Funcionário que matou chefe em MG tem prisão preventiva decretada
Em audiência de custódia, a Justiça decidiu manter preso Sinésio da Costa, de 51 anos, pela morte do chefe dele, José Wilson, de 60 anos
atualizado
Compartilhar notícia

Belo Horizonte — A Justiça de Minas Gerais converteu em preventiva a prisão do funcionário Sinésio Omar da Costa Júnior, de 51 anos, que matou o chefe, José Wilson Oliveira, de 60 anos, a tiros após receber uma advertência disciplinar, em Piumhi, no centro-oeste do estado.
O suspeito havia sido preso horas após o crime e agora permanecerá detido durante as investigações. A decisão, tomada durante audiência de custódia nessa quinta-feira (9/4), leva em conta a gravidade do caso e o risco de fuga.
Imagens de câmera de segurança mostram o momento em que Sinésio chega na casa de José Wilson, toca a campainha, tira a arma da cintura e entra no local. Lá dentro, ele dispara contra o chefe e sai em seguida. A ação dura poucos segundos.
Crime após punição no trabalho
Segundo a Polícia Militar, o homicídio ocorreu depois de um desentendimento no ambiente de trabalho. A vítima, de 60 anos, exercia função de chefia no Serviço Autônomo de Água e Esgoto (Saae) e havia advertido o funcionário por questões disciplinares.
Inconformado, o homem deixou o local e, mais tarde, foi até a casa do chefe.
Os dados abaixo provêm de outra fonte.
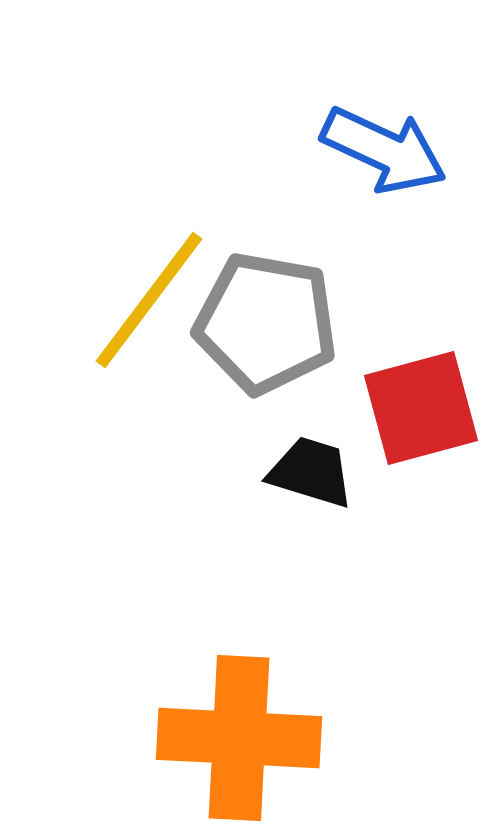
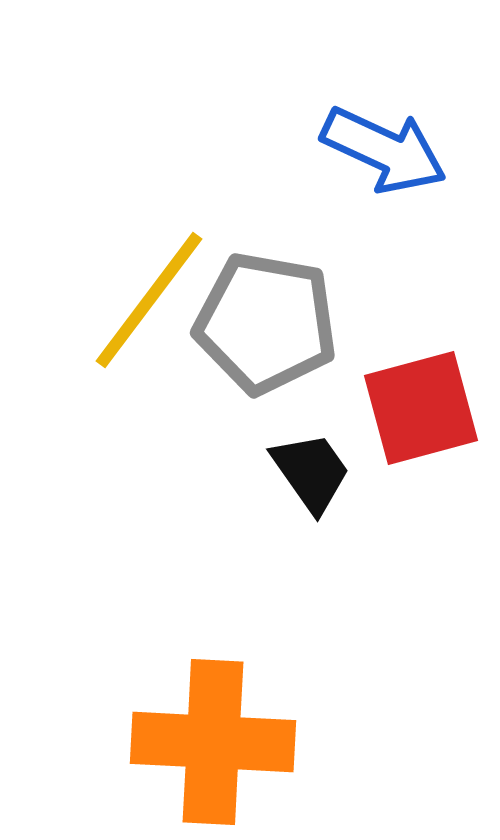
black trapezoid: rotated 38 degrees clockwise
orange cross: moved 26 px left, 4 px down
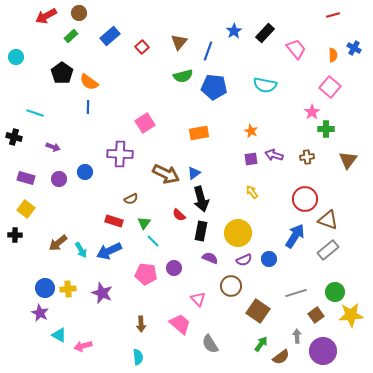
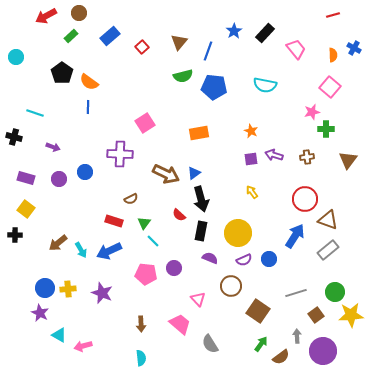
pink star at (312, 112): rotated 21 degrees clockwise
cyan semicircle at (138, 357): moved 3 px right, 1 px down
Ao ser atendido, efetuou um disparo contra a vítima e, em seguida, atirou para o alto antes de fugir.
A vítima chegou a ser socorrida, mas morreu a caminho do hospital.

Tentativa de fuga e prisão
Após o crime, o suspeito deixou Piumhi e tentou fugir em direção a Belo Horizonte. Ele foi localizado e preso no município de Pedra do Indaiá, durante operação montada pela polícia após a identificação de Sinésio.
Outras duas pessoas suspeitas de terem acobertado o funcionário também foram levadas à delegacia.
Durante a ocorrência, os policiais apreenderam duas armas ligadas ao suspeito: um revólver calibre .32, utilizado no crime, e uma espingarda, ambas sem registro.
De acordo com a polícia, o próprio suspeito afirmou que o crime foi motivado pela advertência aplicada pelo chefe — considerada pelos investigadores como um motivo banal diante da gravidade do homicídio.
Luto no município
A Prefeitura de Piumhi decretou luto oficial de três dias pela morte do servidor público. Durante o período de luto, as bandeiras serão hasteadas a meio mastro em todas as repartições públicas, em sinal de respeito.
Em nota, a prefeitura destacou o legado deixado por ele ao longo da trajetória no serviço público. Segundo relatos de colegas, José Wilson era conhecido pelo perfil tranquilo e pela postura ética no trabalho.